• Фрагмент страницы:

Я могу понять Марину, которой пришлось пережить такое время. Пришел Андропов, всех посадили, и я понимал, в какой ситуации они с Андреем остаются. Работать фонду все равно не дали бы. Андрей больной, его отказываются лечить, дергают с обысками, какие-то еще неурядицы – ее эмоции я вполне могу понять. Мне только непонятно, когда человек, который к фонду весьма опосредованное отношение имел, пишет, что роль Бориса Михайлова в фонде была провокационной. Этого и близко не было. И объяснений, которые сам Борис дал, думаю, вполне достаточно.
У Лидии Корнеевны Чуковской в дневнике в то время [21 мая 1983 года] об Андрее такая запись осталась: «Объявлен новый распорядитель фонда – Андрей Кистяковский». И далее такое замечание: «Значит, нашелся еще один человек, добровольно идущий на гибель». Это исчерпывающе характеризует ситуацию, в которой все происходило. И с большой скидкой надо потом относиться к тому, как и что человек в такой ситуации делает.
Ситуация была жуткая. Атмосфера сменилась, когда пришел Андропов, сразу появились тяжесть и безысходность впереди. Они начали добивать фонд. И в этой ситуации Андрей твердо решил, что он будет распорядителем. Как-то я слышал произнесенную им фразу: «Добро должно быть активным». И он чувствовал, что нужно не просто говорить, а брать на себя ответственность. И в этой же ситуации Борис со своими пятью детьми. Ох…
– Правда ли, что роль Бориса Михайлова в фонде была очень значительна уже в то время, когда вы были распорядителем?
– Да.
Кстати, говоря об Андрее и Борисе, надо упомянуть одну очень важную сторону и для их характеристики, и для характеристики моего с ними общения. Андрей крестился уже во взрослом состоянии и много размышлял на эту тему, как, что и почему. И со мной, в частности. Я тоже крестился, будучи взрослым. С другой стороны, Борис, который был человеком воцерковленным, нес еще большую нагрузку в храме, и дворником работал, и в фонде успевал. Я могу подтвердить, что его участие было крайне важно, просто неоценимо, и меня удивило, зачем он вдруг заговорил, что хочет быть распорядителем. Кажется, он нашел, чем в фонде заниматься эффективно и без этого. Поэтому я был против того, чтобы он был распорядителем, еще до своей посадки.
– То есть вы считали, что перемещение его на пост распорядителя отвлечет его от конкретных дел, которыми, с вашей точки зрения, он успешно занимался?
– Это все-таки было не главное, а главное – невозможно было смотреть на его будущее, ведь я уже понимал, что не дадут фонду функционировать.
– Вам просто жалко его было?
– Даже не то что его жалко… Все-таки пятеро маленьких детей, с кем они останутся? Это было как-то слишком. Это была главная причина, по которой я сказал Наталье Дмитриевне, что очень не надо бы, чтобы Борис был распорядителем. Но сообщение было редкое, она конкретно на это ничего не ответила, то есть не успела ответить – меня арестовали, но она согласилась с кандидатурой Андрея Кистяковского, и Андрей был объявлен распорядителем.

• Состав данных:
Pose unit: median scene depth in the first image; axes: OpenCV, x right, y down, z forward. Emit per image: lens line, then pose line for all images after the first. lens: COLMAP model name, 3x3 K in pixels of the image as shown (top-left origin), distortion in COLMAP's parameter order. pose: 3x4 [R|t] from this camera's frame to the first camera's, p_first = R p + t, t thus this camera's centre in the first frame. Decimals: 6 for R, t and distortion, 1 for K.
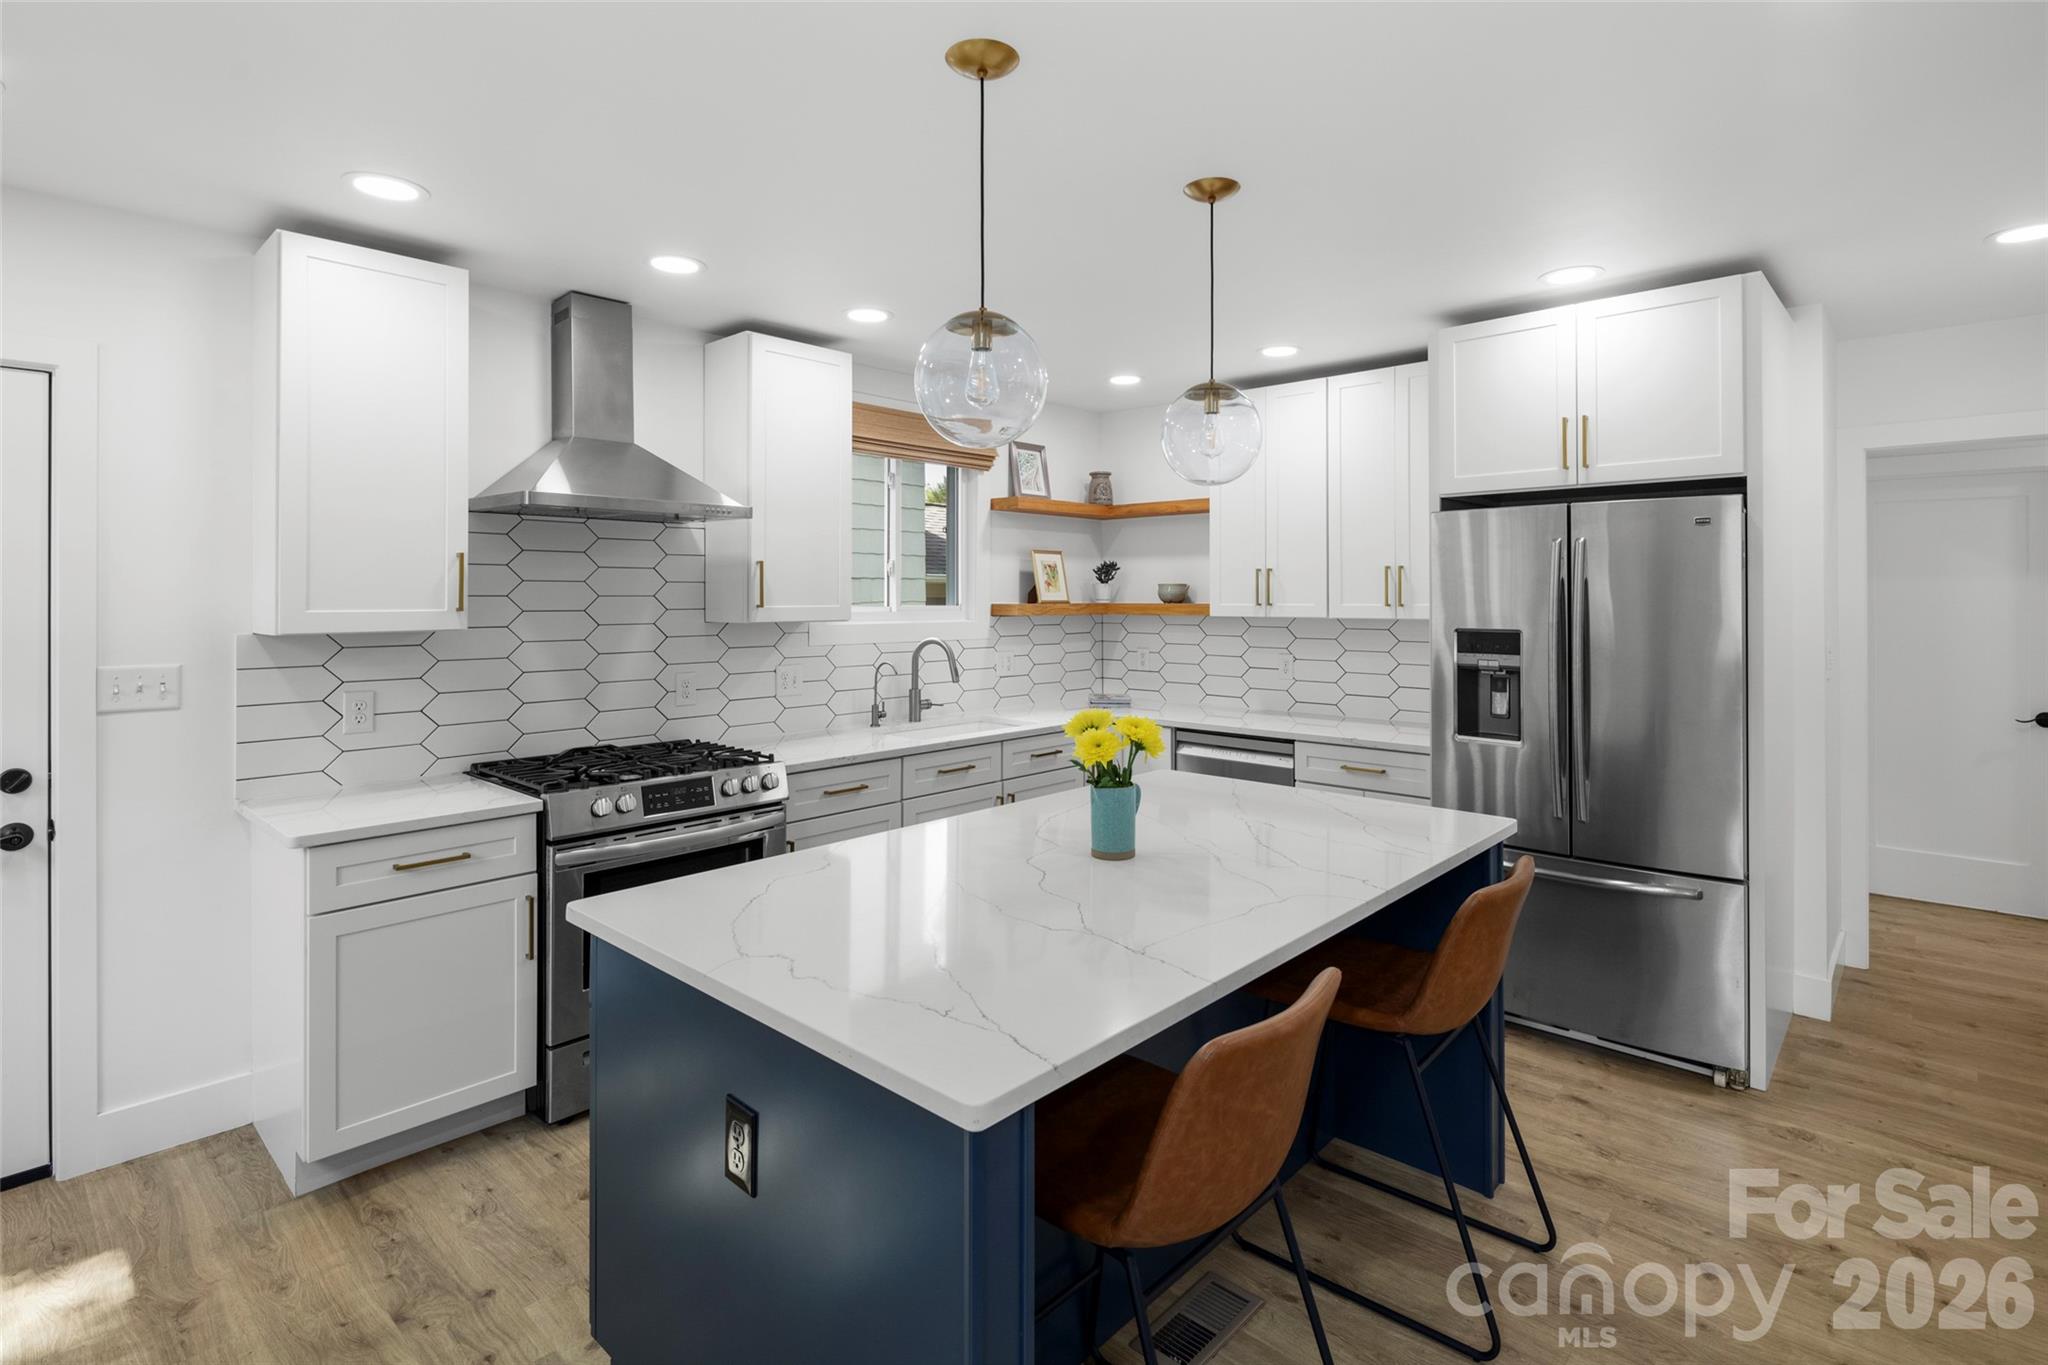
lens RADIAL K [[1009.4, 0, 1028.3], [0, 1009.4, 591.0], [0, 0, 1]] dist [0.003083, -0.000792]
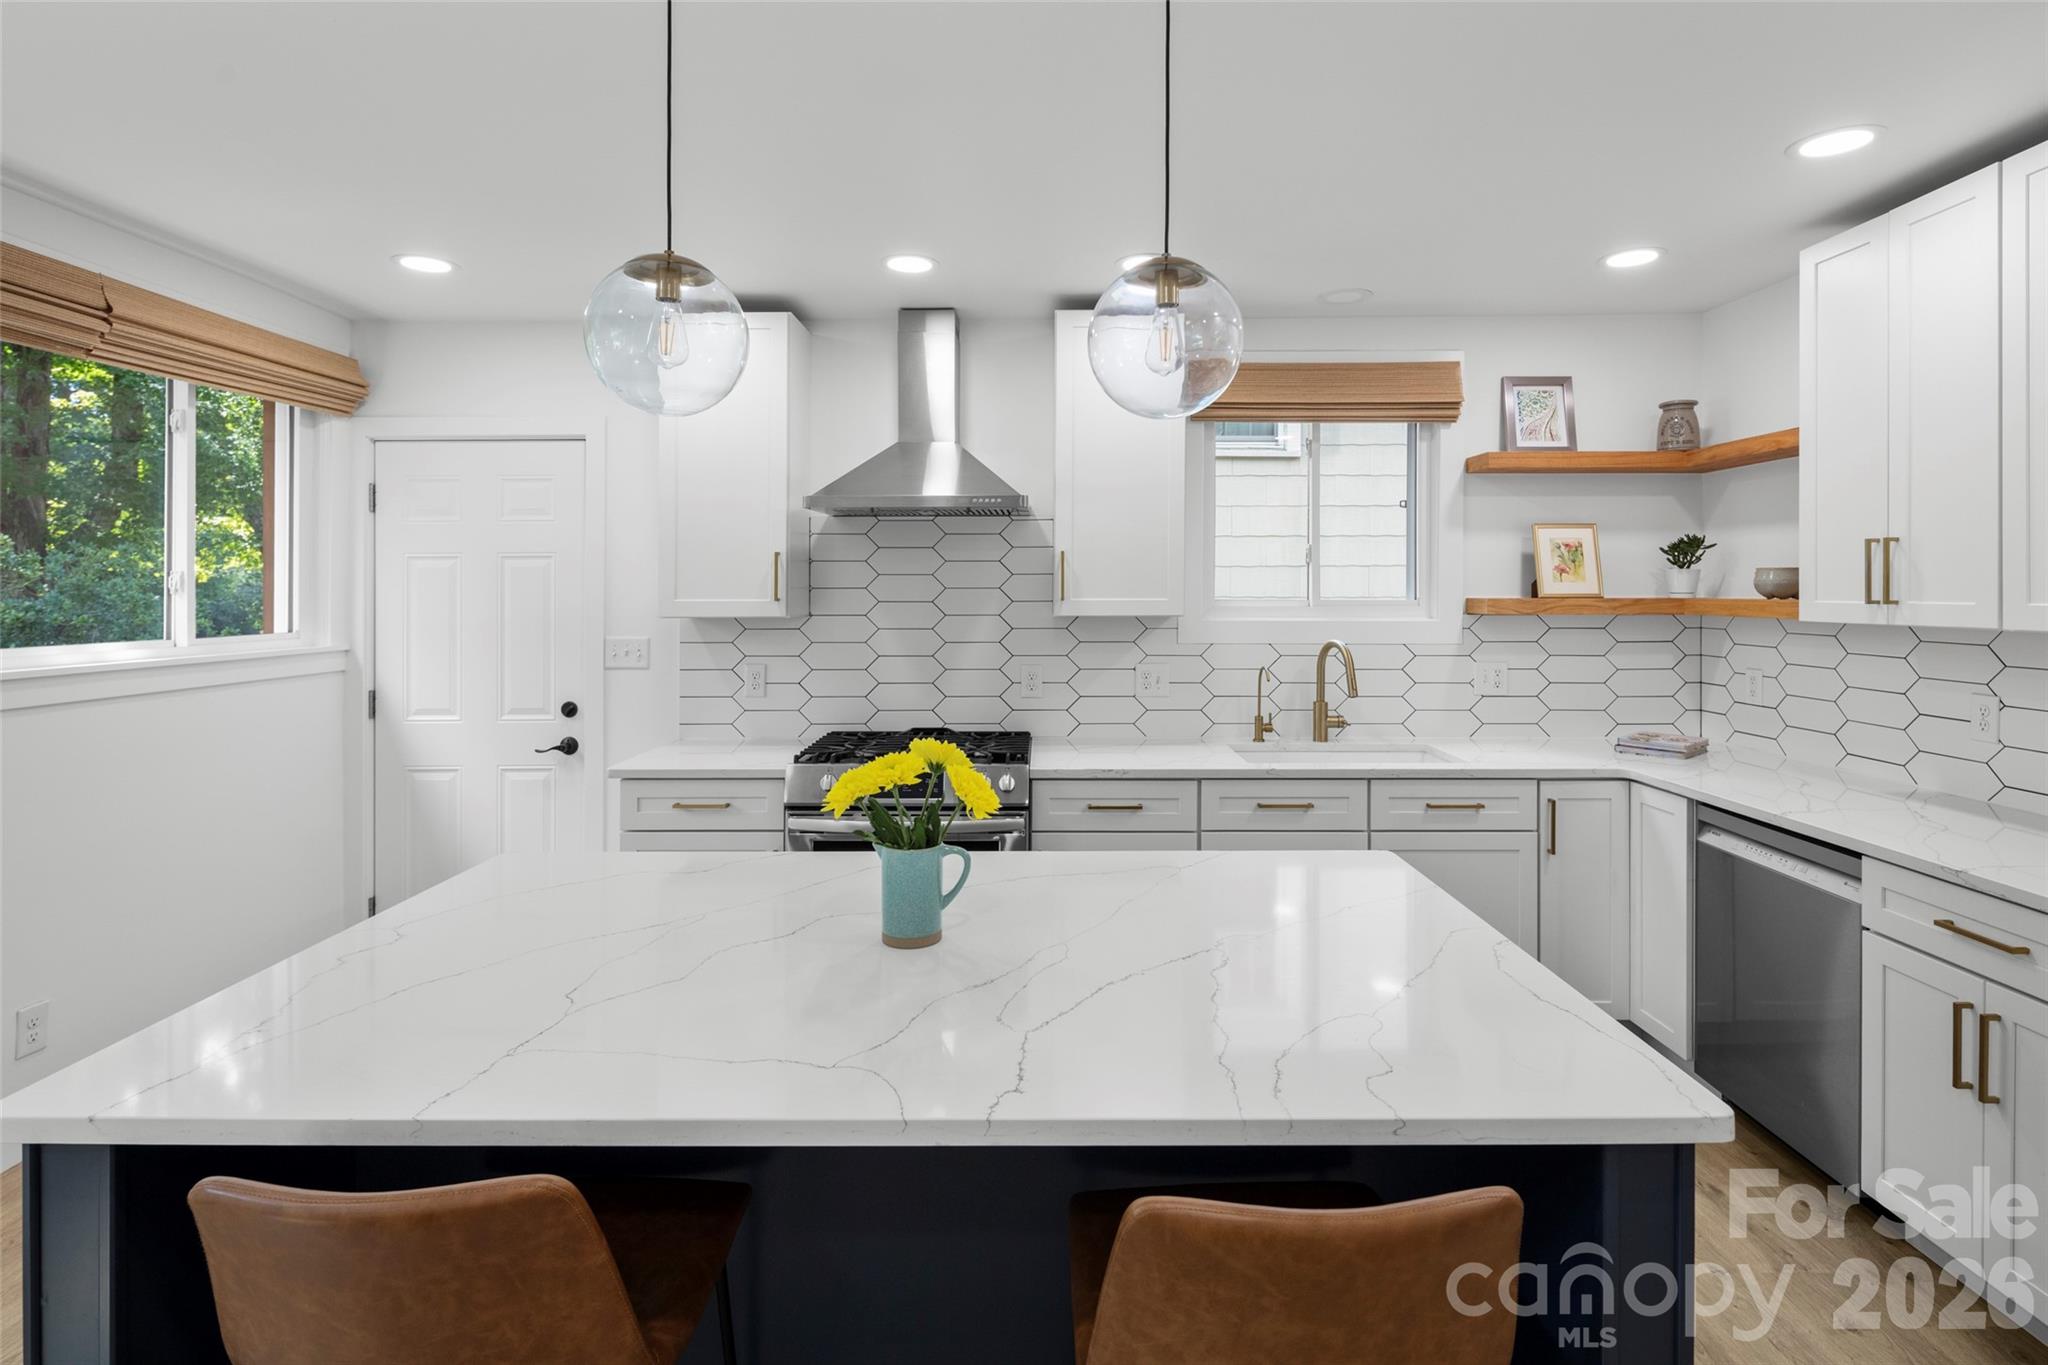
lens RADIAL K [[1009.4, 0, 1028.3], [0, 1009.4, 591.0], [0, 0, 1]] dist [0.003083, -0.000792]
pose [[0.667585, 0.001466, -0.744532, 0.356836], [0.004647, 0.999970, 0.006136, 0.001522], [0.744519, -0.007556, 0.667559, 0.293974]]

• Что сделать:
a: Ответьте по фрагменту интервью:
(i) Какой датой помечена приведённая запись из дневника Лидии Корнеевны Чуковской?
(ii) Какую фразу Андрея приводит фрагмент интервью?
(iii) Сколько детей было у Бориса?
b: Извлеките из фрагмента интервью отрывок между словами «Кстати, говоря об» и «он успешно занимался?» включительно, ничего в нём не меняя.
c: Перескажите короче абзац фрагмента интервью, который начинается словами «Ситуация была жуткая», и сохраните его основные факты.
Опирайтесь только на фрагмент интервью.

• Решённые задачи:
a:
(i) 21 мая 1983 года.
(ii) «Добро должно быть активным».
(iii) Пятеро.

b:
Кстати, говоря об Андрее и Борисе, надо упомянуть одну очень важную сторону и для их характеристики, и для характеристики моего с ними общения. Андрей крестился уже во взрослом состоянии и много размышлял на эту тему, как, что и почему. И со мной, в частности. Я тоже крестился, будучи взрослым. С другой стороны, Борис, который был человеком воцерковленным, нес еще большую нагрузку в храме, и дворником работал, и в фонде успевал. Я могу подтвердить, что его участие было крайне важно, просто неоценимо, и меня удивило, зачем он вдруг заговорил, что хочет быть распорядителем. Кажется, он нашел, чем в фонде заниматься эффективно и без этого. Поэтому я был против того, чтобы он был распорядителем, еще до своей посадки.
– То есть вы считали, что перемещение его на пост распорядителя отвлечет его от конкретных дел, которыми, с вашей точки зрения, он успешно занимался?

c: С приходом Андропова атмосфера стала тяжёлой и безысходной, фонд начали добивать. В этих условиях Андрей твёрдо решил стать распорядителем. Он считал, что добро должно быть активным и что нужно не только говорить, но и брать на себя ответственность. В той же ситуации оказался Борис с пятью детьми.